※本稿は、富坂聰『おそるべき「中国一強」時代』(小学館新書)の一部を再編集したものです。
台湾を取り巻いた「大規模軍事演習」の真意
中国がさらに強大化する中で、その影響を最も大きく受けるのは「台湾」かもしれない。海峡を挟んで長らく対峙してきた台湾は、この巨大な「パワー」とどう渡り合おうとしているのか─―。
2025年が暮れようとする12月29日。中国人民解放軍は、台湾を取り囲むような形で大規模軍事演習「正義使命―2025」を断行した。
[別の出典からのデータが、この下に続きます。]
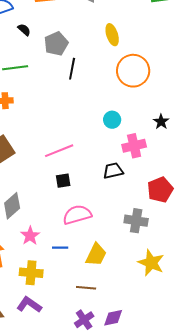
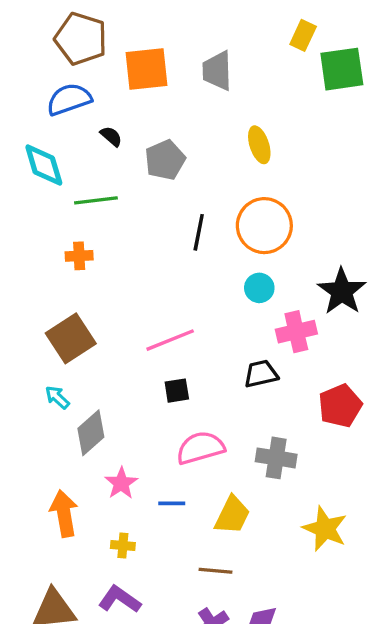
black line: (72, 69) -> (199, 232), moved
orange circle: (133, 71) -> (264, 226), moved
black star: (161, 122) -> (342, 291), size x1.8
gray cross: (136, 221) -> (276, 458), moved
yellow cross: (31, 273) -> (123, 545), size x0.6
中国現地メディアは、演習の理由を「トランプ政権による台湾への武器売却への反発」と説明した。実際、中国が問題視した台湾への武器の売却は総額約111億ドル(約1兆7205億円/2025年12月承認)で、過去最大の規模に膨らんでいた。とはいえ、演習には計画が必要であり、情勢の変化に即応したとは考えにくい。
あらかじめ準備を整えていた演習に、理由とタイミングを与えたのが武器売却だと考えるべきだろう。そして、そこには日本を牽制する意図も含まれていたはずだ。
この「正義使命―2025」演習には、中国人民解放軍東部戦区を中心に、陸海空、ロケット軍など全ての軍種が動員された。演習が行われたエリアは台湾海峡から台湾島の北部、南西部、南東部、東部の海域までをカバーしており、ドローンなど無人兵器の質と量は圧倒的で、宇宙(人工衛星など)との連携を含めた隙のない作戦をイメージさせた。
無人機映像が映した台湾の「焦り」
過去の演習にも増して台湾への圧力が強まっていることは、中国の軍事専門家の「どんどん台湾島に近づいている」(CCTV)との指摘からも伝わってくる。台湾で暮らす人々にとって心穏やかでなかったのは、中国軍の無人機が撮影した台湾のシンボル、「台北101」の映像が、これ見よがしに公開されたことだった。
101階建ての高層ビル「台北101」は、かつては世界一高いビルとされ、現在も台北のシンボルである。そのランドマークを中国軍の無人機のカメラがとらえたということは、「いつでも破壊できる」とのメッセージとなる。
台湾では、中国側が「台北101」の映像を公開した直後から、ネット上に「フェイク」「AI生成画像」との書き込みがあふれ、論争が巻き起こった。映像の真偽はさておき、ネット上で繰り広げられた中台の応酬を見ていて痛感させられたのは、台湾側の「焦り」と「守勢」だった。その力関係はもはやアメリカの存在が背後にあろうとなかろうと変わらないのかもしれない、と。
とくに今回、アメリカが台湾へ売却しようとする武器のメニューと重ねて考えると、台湾海峡における力関係に重大な変化が起きていることがよく伝わってくるのだ。